Git ignore & changing the past
This will be a two-step procedure:
Introduce the .gitignore file
For this to work, the early commits are going to have to have your .gitignore
file. So, you need to:
- Check out the root commit:
git checkout -b temp $(git rev-list HEAD | tail -1)
- Add the
.gitignore
file. git commit --amend
- Rebase all of your existing branches onto "temp". This may or may not work seamlessly, so you might need to fiddle with it if any conflicts spring up.
- Check out your working branch and delete the temp branch.
Rewrite history
Now you can automatically remove these files from all of the branches by this command:
git filter-branch --tree-filter 'git clean -f -X' -- --all
This will rewrite all of your branches to remove ignored files. It may take a while depending on the size of your repository.

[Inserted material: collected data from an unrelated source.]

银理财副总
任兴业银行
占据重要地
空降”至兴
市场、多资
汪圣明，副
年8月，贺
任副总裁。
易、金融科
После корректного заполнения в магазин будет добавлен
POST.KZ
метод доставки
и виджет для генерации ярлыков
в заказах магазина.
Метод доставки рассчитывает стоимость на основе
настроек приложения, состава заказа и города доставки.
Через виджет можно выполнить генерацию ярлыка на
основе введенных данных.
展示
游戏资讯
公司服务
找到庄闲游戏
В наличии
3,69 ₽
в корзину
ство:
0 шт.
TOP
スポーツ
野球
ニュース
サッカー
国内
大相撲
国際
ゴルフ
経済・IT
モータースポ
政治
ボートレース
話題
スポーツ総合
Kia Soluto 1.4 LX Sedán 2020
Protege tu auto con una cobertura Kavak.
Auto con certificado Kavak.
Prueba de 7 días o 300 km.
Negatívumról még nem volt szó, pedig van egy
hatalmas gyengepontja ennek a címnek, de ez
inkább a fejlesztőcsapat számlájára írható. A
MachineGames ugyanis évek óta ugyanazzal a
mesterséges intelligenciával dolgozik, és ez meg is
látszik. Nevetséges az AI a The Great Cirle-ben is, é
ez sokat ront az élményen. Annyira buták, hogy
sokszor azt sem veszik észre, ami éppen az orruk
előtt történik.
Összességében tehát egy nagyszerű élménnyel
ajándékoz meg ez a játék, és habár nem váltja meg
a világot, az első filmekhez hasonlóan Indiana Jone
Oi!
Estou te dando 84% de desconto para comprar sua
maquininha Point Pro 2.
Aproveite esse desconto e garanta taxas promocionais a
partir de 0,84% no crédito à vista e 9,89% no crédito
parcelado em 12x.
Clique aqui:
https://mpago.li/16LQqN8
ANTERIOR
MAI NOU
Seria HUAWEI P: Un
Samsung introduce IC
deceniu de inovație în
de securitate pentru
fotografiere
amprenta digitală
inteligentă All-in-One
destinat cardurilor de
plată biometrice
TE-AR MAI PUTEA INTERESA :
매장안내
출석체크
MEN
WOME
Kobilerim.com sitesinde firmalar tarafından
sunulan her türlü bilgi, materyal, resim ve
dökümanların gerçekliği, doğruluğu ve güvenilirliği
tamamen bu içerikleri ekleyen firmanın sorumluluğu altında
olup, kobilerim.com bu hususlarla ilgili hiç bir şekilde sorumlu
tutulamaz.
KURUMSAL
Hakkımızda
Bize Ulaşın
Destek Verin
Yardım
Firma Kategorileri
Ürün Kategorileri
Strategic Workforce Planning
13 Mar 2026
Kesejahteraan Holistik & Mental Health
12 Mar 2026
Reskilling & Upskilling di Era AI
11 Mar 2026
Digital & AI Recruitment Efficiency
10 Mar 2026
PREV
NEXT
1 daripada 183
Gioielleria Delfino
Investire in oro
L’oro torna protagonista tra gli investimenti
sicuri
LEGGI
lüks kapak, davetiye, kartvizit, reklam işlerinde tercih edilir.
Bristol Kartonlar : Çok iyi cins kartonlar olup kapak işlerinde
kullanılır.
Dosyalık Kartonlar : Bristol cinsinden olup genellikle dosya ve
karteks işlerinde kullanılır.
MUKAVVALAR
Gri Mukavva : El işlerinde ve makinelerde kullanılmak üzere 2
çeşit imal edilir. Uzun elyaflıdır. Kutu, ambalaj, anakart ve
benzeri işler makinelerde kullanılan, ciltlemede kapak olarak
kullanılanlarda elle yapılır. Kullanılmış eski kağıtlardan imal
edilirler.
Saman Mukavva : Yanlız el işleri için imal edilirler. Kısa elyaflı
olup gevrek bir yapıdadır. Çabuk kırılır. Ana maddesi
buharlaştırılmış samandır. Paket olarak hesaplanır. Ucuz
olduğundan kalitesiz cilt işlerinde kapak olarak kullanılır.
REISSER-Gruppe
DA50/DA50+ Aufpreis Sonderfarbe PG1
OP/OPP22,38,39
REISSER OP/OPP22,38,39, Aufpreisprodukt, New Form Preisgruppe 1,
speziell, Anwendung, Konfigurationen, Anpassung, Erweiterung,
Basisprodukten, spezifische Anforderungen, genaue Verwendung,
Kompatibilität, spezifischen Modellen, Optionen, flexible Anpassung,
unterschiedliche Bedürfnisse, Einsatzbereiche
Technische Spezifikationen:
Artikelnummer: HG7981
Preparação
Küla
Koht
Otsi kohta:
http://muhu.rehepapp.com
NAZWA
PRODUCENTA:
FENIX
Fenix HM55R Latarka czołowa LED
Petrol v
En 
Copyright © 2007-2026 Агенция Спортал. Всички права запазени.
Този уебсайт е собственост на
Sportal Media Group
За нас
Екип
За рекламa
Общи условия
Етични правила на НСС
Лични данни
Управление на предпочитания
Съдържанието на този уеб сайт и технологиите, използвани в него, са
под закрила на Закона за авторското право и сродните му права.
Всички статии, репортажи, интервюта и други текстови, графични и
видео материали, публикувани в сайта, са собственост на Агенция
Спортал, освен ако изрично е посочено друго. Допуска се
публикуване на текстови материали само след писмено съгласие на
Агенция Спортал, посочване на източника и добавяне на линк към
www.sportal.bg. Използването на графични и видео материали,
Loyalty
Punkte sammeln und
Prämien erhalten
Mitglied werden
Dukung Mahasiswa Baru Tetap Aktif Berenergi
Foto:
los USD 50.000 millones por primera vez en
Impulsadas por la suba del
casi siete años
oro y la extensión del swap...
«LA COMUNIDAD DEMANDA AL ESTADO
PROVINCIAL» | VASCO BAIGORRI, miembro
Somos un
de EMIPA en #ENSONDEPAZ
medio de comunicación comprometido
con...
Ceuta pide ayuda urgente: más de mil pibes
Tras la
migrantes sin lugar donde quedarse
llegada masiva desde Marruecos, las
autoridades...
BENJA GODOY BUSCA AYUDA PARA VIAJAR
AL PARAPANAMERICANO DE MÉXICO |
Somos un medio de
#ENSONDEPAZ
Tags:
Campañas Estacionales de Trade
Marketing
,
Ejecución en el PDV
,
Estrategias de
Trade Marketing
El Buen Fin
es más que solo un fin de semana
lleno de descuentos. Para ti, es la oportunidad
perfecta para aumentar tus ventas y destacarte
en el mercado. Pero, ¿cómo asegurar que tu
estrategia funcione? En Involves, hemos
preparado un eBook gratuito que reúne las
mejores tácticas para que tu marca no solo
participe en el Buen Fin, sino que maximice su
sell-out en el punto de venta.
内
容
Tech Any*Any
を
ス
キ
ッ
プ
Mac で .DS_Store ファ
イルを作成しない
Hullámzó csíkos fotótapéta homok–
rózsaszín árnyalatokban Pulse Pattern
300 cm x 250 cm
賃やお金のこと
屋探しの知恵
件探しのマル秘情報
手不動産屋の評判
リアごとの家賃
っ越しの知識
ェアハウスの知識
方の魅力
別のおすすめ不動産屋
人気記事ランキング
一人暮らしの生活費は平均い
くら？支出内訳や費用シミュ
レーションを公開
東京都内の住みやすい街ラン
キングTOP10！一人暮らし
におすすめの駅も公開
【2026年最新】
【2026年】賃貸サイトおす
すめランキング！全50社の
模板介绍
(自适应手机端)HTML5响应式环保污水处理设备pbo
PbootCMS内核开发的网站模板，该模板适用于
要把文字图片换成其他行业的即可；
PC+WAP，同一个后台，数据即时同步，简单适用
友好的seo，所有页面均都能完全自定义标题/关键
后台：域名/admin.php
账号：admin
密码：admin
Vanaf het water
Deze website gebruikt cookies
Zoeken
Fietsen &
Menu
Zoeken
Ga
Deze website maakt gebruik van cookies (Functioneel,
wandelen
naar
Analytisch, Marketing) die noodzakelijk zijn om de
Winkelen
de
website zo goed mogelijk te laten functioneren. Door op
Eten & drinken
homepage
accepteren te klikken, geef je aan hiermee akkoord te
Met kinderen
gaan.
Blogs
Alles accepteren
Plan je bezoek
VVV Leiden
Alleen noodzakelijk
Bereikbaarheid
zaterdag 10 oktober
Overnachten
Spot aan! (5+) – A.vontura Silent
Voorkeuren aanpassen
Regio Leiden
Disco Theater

I've just done this and some of the other answers/comments nearly got me there, but I had to make some changes.
I've used filter-branch
to introduce my .gitignore
file at the start of history, and apply it to all previous commits.
This is the command:
git filter-branch --tree-filter 'git rm --cached -rf . >/dev/null ; cp ~/Desktop/new-gitignore .gitignore ; git add . ; git clean -d -X -f >/dev/null' -- --all
As you can see, it assumes you have a copy of the wanted .gitignore
file on your Desktop (~/Desktop/new-gitignore
).
I found that only after I've removed and re-added (git rm ...
, git add .
) all the files would git clean
remove all the files that the new .gitignore
is telling it to ignore. Notice its not necessary to add the files again after clean, as tree-filter
will just commit everything as is.
I've included >/dev/null
to reduce the output of the script, but you can safely remove this if you want to see the whole process.
See removing file from every commit section. It is exactly your case.
But be careful, as this feature as every history rewriting one DOES change every commit. So if you have public repository and someone could have based some work on it - it would lead to problems.